Students and faculty in front of the chapel on opening day, Sept. 8, at AMBS. Photo by Mary E. Klassen.

Desjardins is a member of Madison (Wisc.) Mennonite Church where she has participated in a variety of ministries. She also has been involved in youth ministry at summer camps and is a harpist, pianist and violinist. She completed undergraduate studies at Wheaton (Ill.) College in 2009.

Yoder, from Wellman, Iowa, has already tested ministry through the Ministry Inquiry Program in his home congregation of West Union Mennonite Church. After graduating from Eastern Mennonite University, Harrisonburg, Va., he served in Honduras with Mennonite Central Committee for three years. Yoder also has received a 2010 Congregational Fellowship from the Fund for Theological Education based in Atlanta, Ga., after being nominated by his pastor, David W. Boshart.

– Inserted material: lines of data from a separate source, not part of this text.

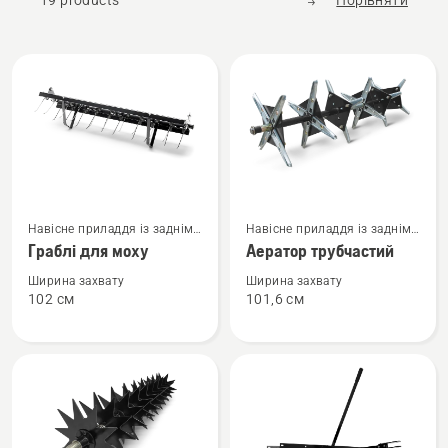
19 products
Порівняти
Всі
вироби
Переглянути
Переглянути
Навісне приладдя із заднім
Навісне приладдя із заднім
більше
більше
кріпленням
кріпленням
Граблі для моху
Аератор трубчастий
деталей
деталей
про
про
Ширина захвату
Ширина захвату
102 см
101,6 см
Граблі
Аератор
для
трубчастий
моху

Bob Rosa, director of enrollment and student services, believes that financial aid and especially these merit scholarships are becoming a significant factor as people choose whether to pursue seminary study and which seminary to attend.

"This year we are aware of several Mennonite students we hoped would come to AMBS who were offered full-ride scholarships at larger seminaries and chose to study at those schools," Rosa said.

AMBS students report, in surveys done in the last three years, that denominational affiliation, theological stance and quality of the faculty are the most important factors that influenced their choice of where to study. However, scholarships and financial aid are emerging as a factor that can outweigh all the others, especially when seminaries are competing for a shrinking number of potential students.

Statistics from one of AMBS's accrediting agencies, the Association of Theological Schools in the United States and Canada, show a dramatic decline in the overall number of seminary students. In the last ten years, enrollment in the seminaries that are part of the association dropped from 90,000 to 74,000. 

Jody Walker, director of financial aid at AMBS, observes that some potential students she is in contact with are not willing to take out loans to fund their seminary study. This may be wise, given the uncertainty of paying back those loans, she acknowledges, but she also sees the impact this has on enrollment. Some who are admitted to AMBS are choosing not to come or are delaying their studies, and some are going to schools of other denominations if they are offered more aid, she notes.

"The support from people across the church who contribute to scholarships like the ones Caitlin and Caleb have received has a very real impact on students at seminary now," Rosa said. "In the long view, it also will have an impact on the church as these students become pastors and church leaders. So scholarships benefit not only the students and AMBS, but also the church as a whole."